The collection and analysis of information has been useful for the community neighborhood councils to see that the problems affect the entire community and not just individuals. According to Medina, “[This community-led approach]…is breaking the paradigm that the external consultants are the ones who have to make the community diagnosis. The community can generate its own information and make its own decisions with that information!” For example, part of the data collection includes information on people with disabilities. While typically an underrepresented topic, “data helps to show the problem exists,” Medina adds.

Presenting the project in the Ayna District to the new municipal authorities in January 2023. Photo credit: MSH–Peru

Engaging local governments is also part of MSH–Peru’s approach, as this is crucial to longer-term sustainability of change. Peru’s National Commission for Development and Life without Drugs (DEVIDA), and other government entities also provide services in communities like Ayna, and MSH Peru seeks to complement this support rather than duplicating or replacing it. Medina says, “The information [data and analysis] is also shared with the municipal authorities so it can be considered in the formation of district development plans and included in budgets, prioritizing local input in the allocation of public resources.” The data is a foundation upon which communities, health workers, and local government officials can collectively take action to improve health and sanitation practices and reduce domestic violence.

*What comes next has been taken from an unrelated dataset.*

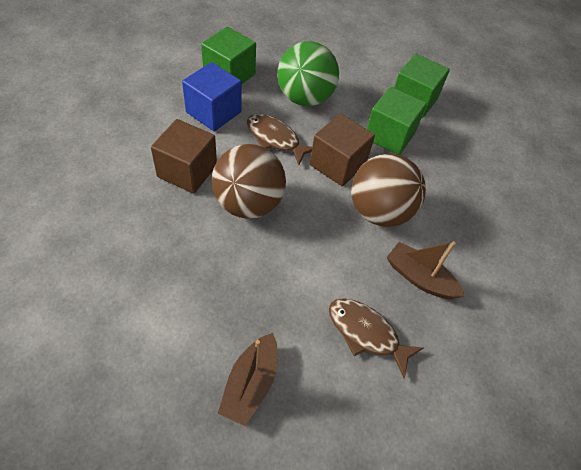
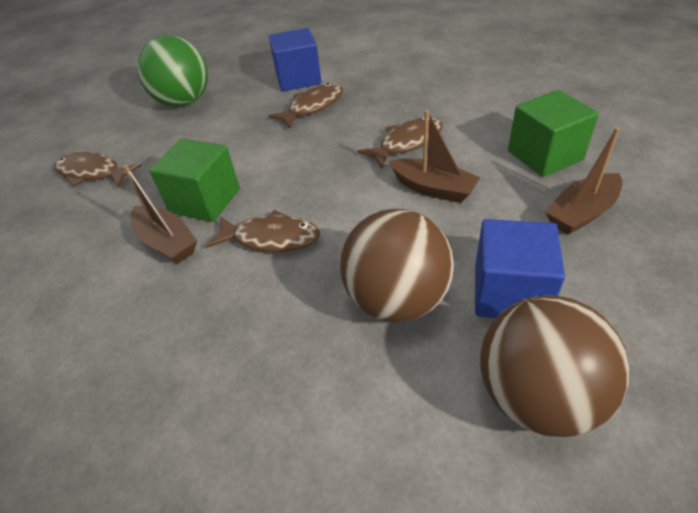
blue cube: 1 -> 2
brown boat: 2 -> 3
brown cube: 2 -> 0
brown fish: 2 -> 4
green cube: 3 -> 2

Medina notes that the process is not without its challenges. Weekly meetings for the neighborhood boards are a big time commitment, and some groups have opted to meet in two separate groups to accommodate varying schedules. MSH–Peru enables this flexibility as the boards find structures that work for them. Some of the neighborhood board members, especially women, primarily speak Quechua, and it is hard for them to communicate in Spanish in the group. MSH uses interactive methods to overcome this gap, including ensuring other group members can translate.

Medina also emphasizes that this is not a quick process. He encourages, “This is a process of accompaniment. Some communities learn how to use the tool quickly, and others need more time.” MSH–Peru initially planned only one technical assistance session for each community to prepare them for community management and surveillance, but found that while this worked for some neighborhood boards, additional sessions were needed for most communities. As a local partner, MSH–Peru is committed to providing the level of support communities need, seeking their empowerment for community self-management.